Given exercise 1: In the advice on selling used boat motors, what should the video always show?
Given exercise 2: List each step of the selling process laid out in the advice on selling used boat motors.
Given exercise 3: Reproduce word for word the part of the advice on selling used boat motors between "4. Write a complete" and "in the listing.", inclusive.

Page extract:
>> start

1) The motor needs to be clean, good-running and tested, meaning that it MUST be a good motor.
2) A detailed description with photos and video. Fuzzy pics are a HUGE turn-off!

Over the years, customers who can't sell a motor or boat bring them to me, and so far, I've sold every one of them at or for more than what they were asking.

What is my process?
  1. First, fix anything needed. Often a carb cleaning is in order.
  2. Then I clean it inside and out, maybe even touching up paint. Clean is King!
  3. Then I take many clear photos and video. ALWAYS include video of it starting and running.
  4. Write a complete description, ALWAYS offer to run and do a live compression test
I want people to feel as if they were seeing it in person. Generally, they sell quickly for more than what my customer had been asking.

Sometimes, people drive very long distances to buy from me, as far as Cape Cod. I always ask why, and the answer is always because they felt confident that I would sell them a good motor. They are correct. I always make sure they run well before listing, so I am confident that I am sending them off with a really good motor. I guess that confidence shows through in the listing.

Maybe your area is tougher, but if you are selling good motors, I think you will do okay.

>> end

Data:
>> start

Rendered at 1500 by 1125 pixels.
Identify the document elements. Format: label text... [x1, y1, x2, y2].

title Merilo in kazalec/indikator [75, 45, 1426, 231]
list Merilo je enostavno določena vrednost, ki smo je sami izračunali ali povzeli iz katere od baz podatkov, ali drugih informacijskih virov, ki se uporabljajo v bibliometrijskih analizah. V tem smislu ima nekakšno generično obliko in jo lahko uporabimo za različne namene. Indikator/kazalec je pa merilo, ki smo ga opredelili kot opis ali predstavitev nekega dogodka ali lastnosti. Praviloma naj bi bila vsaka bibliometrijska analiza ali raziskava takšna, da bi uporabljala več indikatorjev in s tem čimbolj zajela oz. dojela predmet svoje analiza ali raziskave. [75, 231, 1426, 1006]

>> end

Task answer 1: The motor starting and running.

Task answer 2:
1. Fix anything needed, often including a carb cleaning.
2. Clean the motor inside and out, maybe touching up paint.
3. Take many clear photos and video, always including video of it starting and running.
4. Write a complete description and always offer to run it and do a live compression test.

Task answer 3:
4. Write a complete description, ALWAYS offer to run and do a live compression test
I want people to feel as if they were seeing it in person. Generally, they sell quickly for more than what my customer had been asking.

Sometimes, people drive very long distances to buy from me, as far as Cape Cod. I always ask why, and the answer is always because they felt confident that I would sell them a good motor. They are correct. I always make sure they run well before listing, so I am confident that I am sending them off with a really good motor. I guess that confidence shows through in the listing.